Reading passage:
As the 2016 Crossfit Regional season reaches its climax, I can’t help but be absolutely awed by the incredible feats and physiques on display.  Men and women are submitted to grueling workout after grueling workout and keep coming back for more.  They appear almost indefatigable and are an inspiration to all of us casual athletes.  However, as I watch these men and women perform I can’t help but ask myself if there is a point, at which, the quest to become “the fittest on earth” becomes an unhealthy thing?  Is there a point at which health must give way to performance?

Most of us train in order to become fitter and to improve our health.  You don’t need me to tell you about the numerous health benefits associated with doing some form of exercise and with becoming more active in general.  Along the spectrum of health, both diet and exercise are two things, which have a profound impact on overall well being.  Having both of these things dialed in will definitely help you to become healthier.  There is no denying that.  Is there, however, a need to be concerned with getting too much of a good thing?

When we look at the definition of health, it can be summed us as the absence of illness or injury.  In the pursuit of either peak performance or a stage worthy physique, athletes often endure numerous injuries.  You only need look at the heavy strapping and taping on display on the competition floor to realise that this is the case.  Is it fair to say, therefore, that these athletes are sacrificing health in favour of performance?  Would it be true to say that in order to achieve elite status, athletes must push themselves past the bounds of what would normally be advisable?

In any sport elite athletes must subject themselves to physical demands which most of us could not endure.  Watch any Rocky movie if you don’t know what I mean!  Most of us simply could not withstand the physical and mental stresses, which are required, in order to become the very best in our chosen discipline.  This is not a criticism.  The truth of it is, in order to achieve the levels of performance or body composition required to take center stage, we must sacrifice a great deal.  Not least of all is our health.  Social life, work life and relationships also have to take a back seat.  For most of us, achieving this level just won’t be worth it.

I have personally struggled with unblurring these lines.  As someone who had a problem getting my weight to behave, it was difficult for me to recognise when enough was enough.  Not long ago, my coach asked me a very important question.  Something which helped me gain a little much needed perspective.  He said “Arwen, where are you trying to get to?”  I didn’t have an answer for him, and he just let the question hang.  I allowed his question to marinate and a few weeks later, when I met with him again, I had a bit more of an idea.  We hashed it out together.  He basically said that when you get to a certain point with your weight and body composition, you’re going to have a choice to make.

Yes, I could continue to try to drop weight.  I could continue to try to lose another bit of body fat, but it wasn’t going to be any fun.  It would mean missing out on a lot of the things which make life worthwhile.  I needed to decide if seeing a smaller number on the scale was worth missing out on birthday cake and a glass of wine at the weekend.  As I have absolutely no desire to be on stage or to take part in competition, it was an easy decision in the end.  That’s not to say that I won’t continue to work hard with both my nutrition and my training, but it does mean refocusing my energy away from those particular metrics.

Brief 1: Render the records as a JSON list of strings, one string per line and no strings for blank lines, starting at the first line of the records and ending at the line that contains "disponível livremente na internet".

Source information:
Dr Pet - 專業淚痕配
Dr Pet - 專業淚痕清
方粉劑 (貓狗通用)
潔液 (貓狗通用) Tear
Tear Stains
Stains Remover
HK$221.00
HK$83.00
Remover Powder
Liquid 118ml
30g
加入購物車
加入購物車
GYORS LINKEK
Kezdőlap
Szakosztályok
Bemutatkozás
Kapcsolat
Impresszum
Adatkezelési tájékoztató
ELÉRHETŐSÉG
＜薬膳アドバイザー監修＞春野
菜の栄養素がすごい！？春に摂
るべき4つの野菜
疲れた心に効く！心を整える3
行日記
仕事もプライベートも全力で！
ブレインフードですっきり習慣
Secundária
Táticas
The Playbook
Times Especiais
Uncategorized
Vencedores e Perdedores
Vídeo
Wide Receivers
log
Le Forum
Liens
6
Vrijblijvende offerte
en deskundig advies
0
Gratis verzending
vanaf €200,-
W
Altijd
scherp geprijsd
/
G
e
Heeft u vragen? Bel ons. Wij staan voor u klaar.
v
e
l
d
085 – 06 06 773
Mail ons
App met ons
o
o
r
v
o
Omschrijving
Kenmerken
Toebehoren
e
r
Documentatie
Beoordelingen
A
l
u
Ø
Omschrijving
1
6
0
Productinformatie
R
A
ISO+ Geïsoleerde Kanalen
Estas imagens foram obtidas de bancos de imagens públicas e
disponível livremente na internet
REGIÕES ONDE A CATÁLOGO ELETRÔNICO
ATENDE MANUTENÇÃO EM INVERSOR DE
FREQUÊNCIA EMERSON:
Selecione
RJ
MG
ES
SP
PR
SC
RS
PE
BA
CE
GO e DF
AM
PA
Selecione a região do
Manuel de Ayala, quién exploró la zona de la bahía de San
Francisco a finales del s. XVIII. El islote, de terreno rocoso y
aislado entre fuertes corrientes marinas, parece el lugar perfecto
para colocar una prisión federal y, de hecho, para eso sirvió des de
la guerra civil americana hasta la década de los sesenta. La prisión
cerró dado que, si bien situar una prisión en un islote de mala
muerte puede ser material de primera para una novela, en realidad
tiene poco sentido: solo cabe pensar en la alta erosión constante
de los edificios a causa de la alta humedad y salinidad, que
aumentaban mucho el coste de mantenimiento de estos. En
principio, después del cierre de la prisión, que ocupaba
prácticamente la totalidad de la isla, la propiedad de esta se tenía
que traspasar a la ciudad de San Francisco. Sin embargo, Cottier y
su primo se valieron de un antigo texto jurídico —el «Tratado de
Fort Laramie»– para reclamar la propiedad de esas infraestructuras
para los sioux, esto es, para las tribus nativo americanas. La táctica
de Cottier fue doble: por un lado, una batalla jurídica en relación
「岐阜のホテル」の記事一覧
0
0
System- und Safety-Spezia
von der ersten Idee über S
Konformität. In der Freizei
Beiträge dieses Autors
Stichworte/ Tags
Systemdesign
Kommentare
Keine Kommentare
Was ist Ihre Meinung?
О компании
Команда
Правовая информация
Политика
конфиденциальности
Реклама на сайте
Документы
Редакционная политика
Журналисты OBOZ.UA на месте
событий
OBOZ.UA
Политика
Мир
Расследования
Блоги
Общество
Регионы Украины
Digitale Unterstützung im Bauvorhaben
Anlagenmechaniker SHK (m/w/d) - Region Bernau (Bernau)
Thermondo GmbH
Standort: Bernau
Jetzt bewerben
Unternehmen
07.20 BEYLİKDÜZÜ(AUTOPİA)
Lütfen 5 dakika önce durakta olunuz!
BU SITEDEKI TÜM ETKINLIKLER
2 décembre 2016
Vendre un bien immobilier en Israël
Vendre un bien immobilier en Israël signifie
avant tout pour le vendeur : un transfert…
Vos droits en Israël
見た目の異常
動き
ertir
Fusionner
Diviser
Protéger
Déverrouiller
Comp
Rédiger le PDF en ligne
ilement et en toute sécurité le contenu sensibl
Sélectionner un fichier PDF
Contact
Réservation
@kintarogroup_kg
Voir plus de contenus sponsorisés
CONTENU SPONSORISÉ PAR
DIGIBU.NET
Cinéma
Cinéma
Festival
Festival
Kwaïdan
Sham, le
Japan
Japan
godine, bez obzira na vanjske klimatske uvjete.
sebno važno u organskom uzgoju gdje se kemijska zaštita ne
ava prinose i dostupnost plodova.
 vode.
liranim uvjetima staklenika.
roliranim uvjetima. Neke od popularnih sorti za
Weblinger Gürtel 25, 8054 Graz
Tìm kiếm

Brief 2: In the essay on fitness and health, rewrite the paragraph that begins "In any sport elite athletes" more briefly while keeping its main facts.

Response box 1:
[
  "Dr Pet - 專業淚痕配",
  "Dr Pet - 專業淚痕清",
  "方粉劑 (貓狗通用)",
  "潔液 (貓狗通用) Tear",
  "Tear Stains",
  "Stains Remover",
  "HK$221.00",
  "HK$83.00",
  "Remover Powder",
  "Liquid 118ml",
  "30g",
  "加入購物車",
  "加入購物車",
  "GYORS LINKEK",
  "Kezdőlap",
  "Szakosztályok",
  "Bemutatkozás",
  "Kapcsolat",
  "Impresszum",
  "Adatkezelési tájékoztató",
  "ELÉRHETŐSÉG",
  "＜薬膳アドバイザー監修＞春野",
  "菜の栄養素がすごい！？春に摂",
  "るべき4つの野菜",
  "疲れた心に効く！心を整える3",
  "行日記",
  "仕事もプライベートも全力で！",
  "ブレインフードですっきり習慣",
  "Secundária",
  "Táticas",
  "The Playbook",
  "Times Especiais",
  "Uncategorized",
  "Vencedores e Perdedores",
  "Vídeo",
  "Wide Receivers",
  "log",
  "Le Forum",
  "Liens",
  "6",
  "Vrijblijvende offerte",
  "en deskundig advies",
  "0",
  "Gratis verzending",
  "vanaf €200,-",
  "W",
  "Altijd",
  "scherp geprijsd",
  "/",
  "G",
  "e",
  "Heeft u vragen? Bel ons. Wij staan voor u klaar.",
  "v",
  "e",
  "l",
  "d",
  "085 – 06 06 773",
  "Mail ons",
  "App met ons",
  "o",
  "o",
  "r",
  "v",
  "o",
  "Omschrijving",
  "Kenmerken",
  "Toebehoren",
  "e",
  "r",
  "Documentatie",
  "Beoordelingen",
  "A",
  "l",
  "u",
  "Ø",
  "Omschrijving",
  "1",
  "6",
  "0",
  "Productinformatie",
  "R",
  "A",
  "ISO+ Geïsoleerde Kanalen",
  "Estas imagens foram obtidas de bancos de imagens públicas e",
  "disponível livremente na internet"
]

Response box 2: Elite athletes in every sport must endure physical and mental stresses that most people could not withstand. Reaching top-level performance or body composition demands great sacrifice, above all of health, with social life, work life and relationships also taking a back seat. This is not a criticism, but for most people reaching that level is not worth it.